In adjusted analyses, compared with patients in biopsy grade group 1, those in grade groups 2, 3, 4, and 5 were at 1.98, 4.20, 5.57, and 9.23 times higher risk of BCR. Compared with patients in RP group 1, those in RP grade groups 2, 3, 4, and 5 were at 2.0, 5.2, 5.9, and 10.4 times increased risk, respectively.
The 5-grade-group system had a higher prognostic discrimination than the widely used 3-tier system (Gleason 6 vs. 7 vs. 8–10), according to the investigators.
The new grading system has been endorsed by the International Society of Urological Pathology and accepted by the World Health Organization. “Our present study provides an independent external validation of this new grading schema from a distinct surgical cohort.”
In an interview earlier this year with Renal & Urology News, Jonathan I. Epstein, MD, who initially proposed the 5-grade system in 2013 based on a study performed at Johns Hopkins University in Baltimore, said the new system distills pathologic findings into the key differences in prognosis “that can be intuitive to both patients and clinicians.”
An important feature of the new system is the placement of Gleason score 6 cancers into grade group 1. Dr. Epstein pointed out that patients with Gleason score 6 disease often believe their prognosis is worse than it is because Gleason score 6 is half way along the Gleason scoring scale of 2 to 10, when, in fact, a Gleason score 6 tumor is the lowest-grade cancer currently assigned with an excellent prognosis.
“The study by Spratt et al. is one of a growing number of studies that validate the new grading system and helps to support its routine adoption, initially to be used in concert with the Gleason grading system,” Dr. Epstein said in a recent e-mail.
In addition, he noted that a large multinational study of more than 20,000 men he led also supports the concept of the 5 grade-group system. The study was published this year in European Urology.
A weakness of the study by Dr. Spratt and colleagues, which they acknowledged, was that some patients were graded prior to 2005, when grading was different from what is currently recommended, Dr. Epstein said. Even in the pre-2005 cohort, however, the 5 grade groups were distinct in their discrimination of the risk of biochemical recurrence, although the post-2005 graded specimens showed better discrimination.

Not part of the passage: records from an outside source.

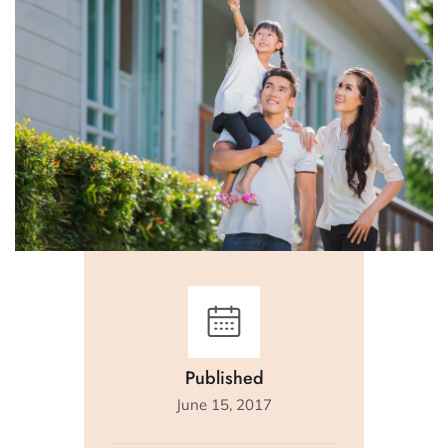
Published
June 15, 2017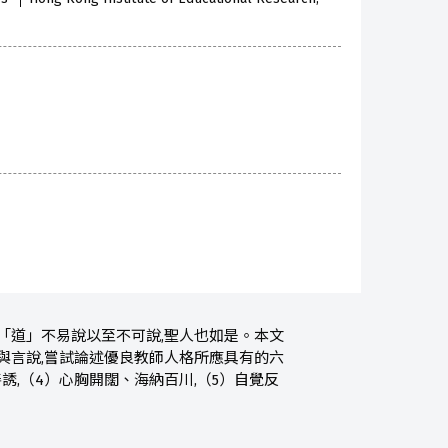
「道」不易說以至不可說,聖人也如是。本文
與言說,嘗試論述優良教師人格所應具有的六
誘,（4）心胸開闊、海納百川,（5）自覺反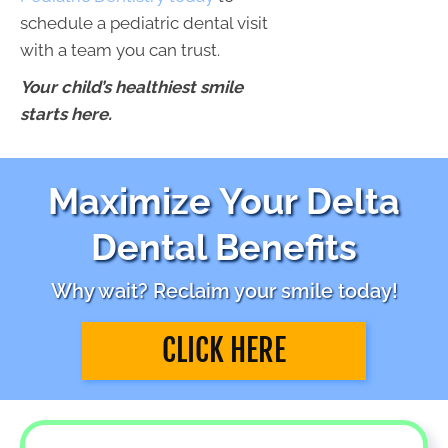
schedule a pediatric dental visit
with a team you can trust.
Your child’s healthiest smile
starts here.
Maximize Your Delta
Dental Benefits
Why wait? Reclaim your smile today!
CLICK HERE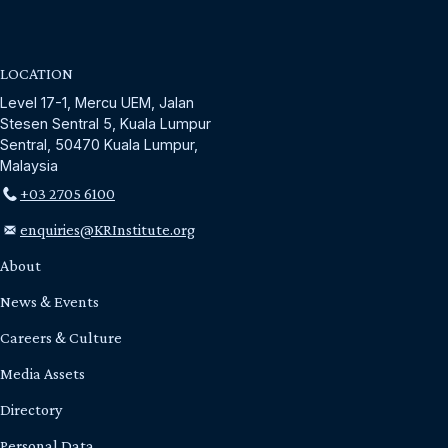
LOCATION
Level 17-1, Mercu UEM, Jalan
Stesen Sentral 5, Kuala Lumpur
Sentral, 50470 Kuala Lumpur,
Malaysia
+03 2705 6100
enquiries@KRInstitute.org
About
News & Events
Careers & Culture
Media Assets
Directory
Personal Data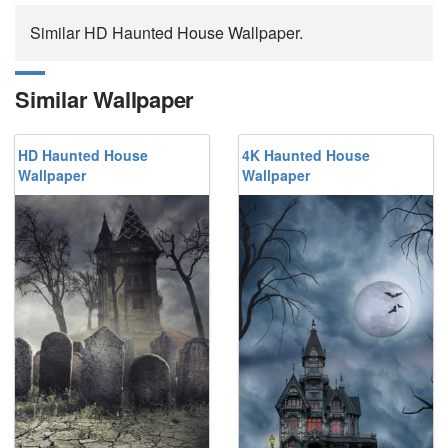
Similar HD Haunted House Wallpaper.
Similar Wallpaper
HD Haunted House
4K Haunted House
Wallpaper
Wallpaper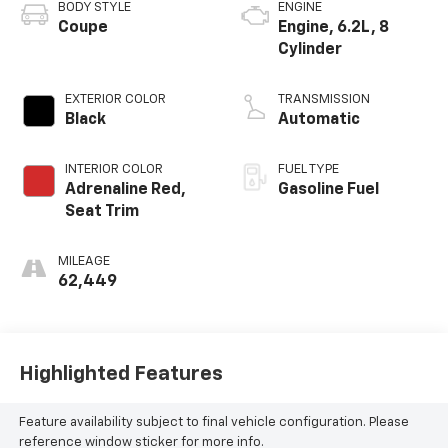
BODY STYLE
ENGINE
Coupe
Engine, 6.2L, 8
Cylinder
EXTERIOR COLOR
TRANSMISSION
Black
Automatic
INTERIOR COLOR
FUEL TYPE
Adrenaline Red,
Gasoline Fuel
Seat Trim
MILEAGE
62,449
Highlighted Features
Feature availability subject to final vehicle configuration. Please
reference window sticker for more info.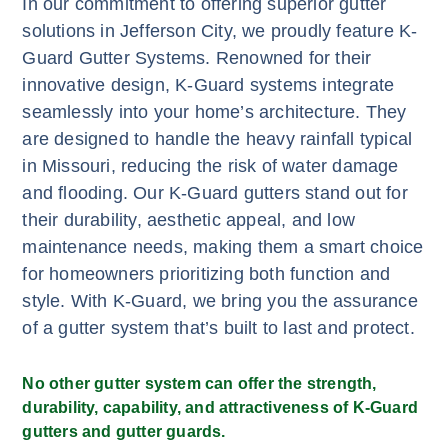
In our commitment to offering superior gutter
solutions in Jefferson City, we proudly feature K-
Guard Gutter Systems. Renowned for their
innovative design, K-Guard systems integrate
seamlessly into your home’s architecture. They
are designed to handle the heavy rainfall typical
in Missouri, reducing the risk of water damage
and flooding. Our K-Guard gutters stand out for
their durability, aesthetic appeal, and low
maintenance needs, making them a smart choice
for homeowners prioritizing both function and
style. With K-Guard, we bring you the assurance
of a gutter system that’s built to last and protect.
No other gutter system can offer the strength,
durability, capability, and attractiveness of K-Guard
gutters and gutter guards.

“Another weakness of the Spratt study, as well as our initial study proposing the new grading system and our subsequent validation study, was that the outcome was BCR, and not death due to prostate cancer,” Dr. Epstein said.
More recently, a report published online ahead of print in the British Journal of Cancer by Daniel M. Berney, MD, and colleagues, documented that the new 5 grade-group system correlates with PCa-specific mortality in a cohort of men treated conservatively.